= What is required =
Each line of the data below that includes the string "методы" must be copied.

Recorded data
*** Block opens ***
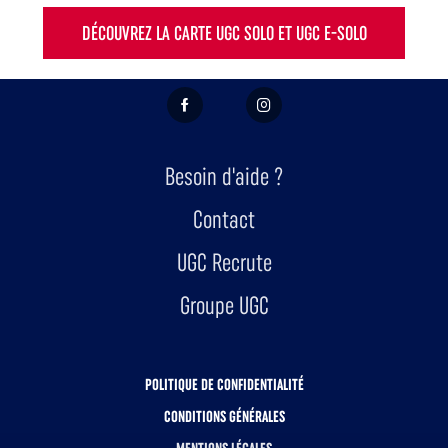
DÉCOUVREZ LA CARTE UGC SOLO ET UGC E-SOLO
FACEBOOK
INSTAGRAM
Besoin d'aide ?
Contact
UGC Recrute
Groupe UGC
POLITIQUE DE CONFIDENTIALITÉ
CONDITIONS GÉNÉRALES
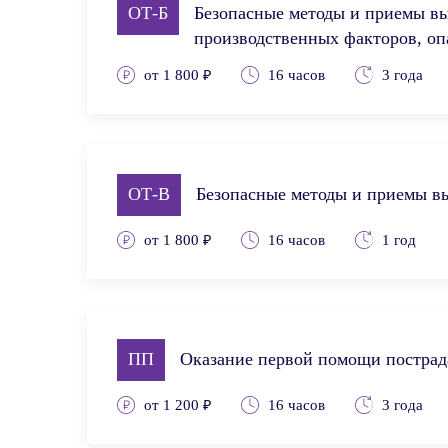
ОТ-Б
Безопасные методы и приемы вы
производственных факторов, о
от 1 800 ₽
16 часов
3 года
ОТ-В
Безопасные методы и приемы в
от 1 800 ₽
16 часов
1 год
ПП
Оказание первой помощи постра
от 1 200 ₽
16 часов
3 года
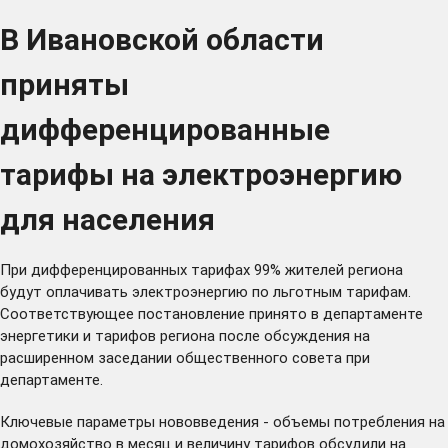
В Ивановской области
приняты
дифференцированные
тарифы на электроэнергию
для населения
При дифференцированных тарифах 99% жителей региона
будут оплачивать электроэнергию по льготным тарифам.
Соответствующее постановление
принято
в департаменте
энергетики и тарифов региона после обсуждения на
расширенном заседании общественного совета при
департаменте.
Ключевые параметры нововведения - объемы потребления на
домохозяйство в месяц и величину тарифов
обсудили
на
*** Block closes ***
= Exercise solution =
Безопасные методы и приемы вы
Безопасные методы и приемы в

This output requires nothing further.